● What you are asked to do: Everything in the entries below except the pictures must be returned exactly.

● Information shown:
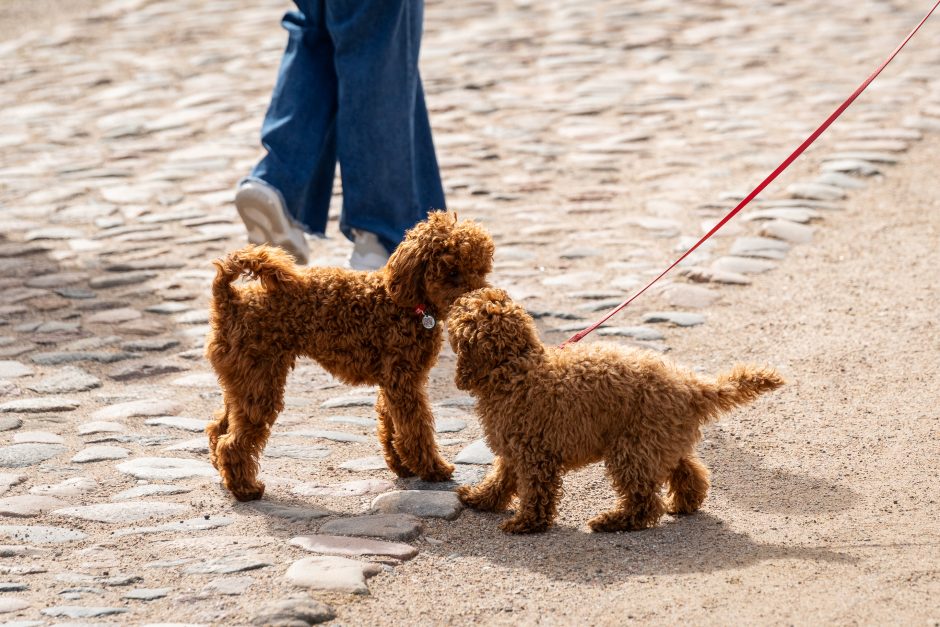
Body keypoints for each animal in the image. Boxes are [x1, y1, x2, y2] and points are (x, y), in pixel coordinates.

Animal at [203, 213, 496, 502]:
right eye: (451, 272)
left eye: (480, 269)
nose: (478, 300)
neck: (407, 304)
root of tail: (229, 298)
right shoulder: (404, 382)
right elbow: (415, 429)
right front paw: (432, 469)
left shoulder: (394, 383)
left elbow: (391, 426)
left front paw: (402, 465)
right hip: (260, 381)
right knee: (232, 441)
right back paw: (245, 488)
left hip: (243, 381)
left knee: (219, 427)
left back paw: (223, 471)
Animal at [444, 290, 784, 536]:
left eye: (463, 310)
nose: (450, 305)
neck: (516, 366)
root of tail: (689, 386)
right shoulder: (514, 449)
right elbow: (500, 479)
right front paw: (481, 499)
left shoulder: (533, 453)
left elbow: (535, 492)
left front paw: (526, 524)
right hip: (658, 440)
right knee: (689, 472)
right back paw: (685, 503)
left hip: (632, 448)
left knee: (644, 501)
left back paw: (613, 521)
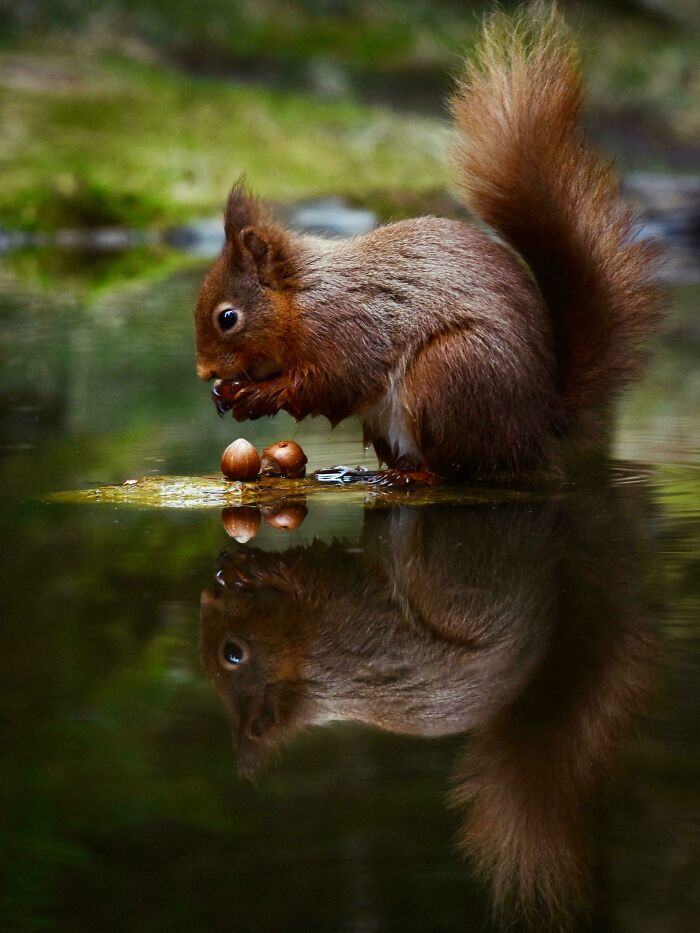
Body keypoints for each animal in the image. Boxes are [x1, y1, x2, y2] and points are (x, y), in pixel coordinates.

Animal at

● Answer to this exercise:
Body keypoints for each animal in the image. Boxes are [x1, y1, x2, y2] and points are (x, y), in pixel coordinates.

Animal at [203, 213, 496, 502]:
right eye: (451, 272)
left eye: (480, 269)
nose: (478, 300)
neck: (407, 304)
root of tail: (229, 298)
right shoulder: (404, 382)
right elbow: (415, 429)
right front paw: (432, 469)
left shoulder: (394, 383)
left elbow: (391, 426)
left front paw: (402, 465)
right hip: (260, 381)
right knee: (232, 441)
right back paw: (245, 488)
left hip: (243, 381)
left knee: (219, 427)
left back paw: (223, 471)
Animal at [444, 290, 784, 536]:
left eye: (463, 310)
nose: (450, 305)
neck: (516, 366)
root of tail: (689, 386)
right shoulder: (514, 449)
right elbow: (500, 479)
right front paw: (481, 499)
left shoulder: (533, 453)
left elbow: (535, 492)
left front paw: (526, 524)
right hip: (658, 440)
right knee: (689, 472)
right back paw: (685, 503)
left hip: (632, 448)
left knee: (644, 501)
left back paw: (613, 521)
Body keypoints for each animal in the image. Boxes are [x1, y1, x2, y2] and points are (x, y), in pixel coordinates.

Animal at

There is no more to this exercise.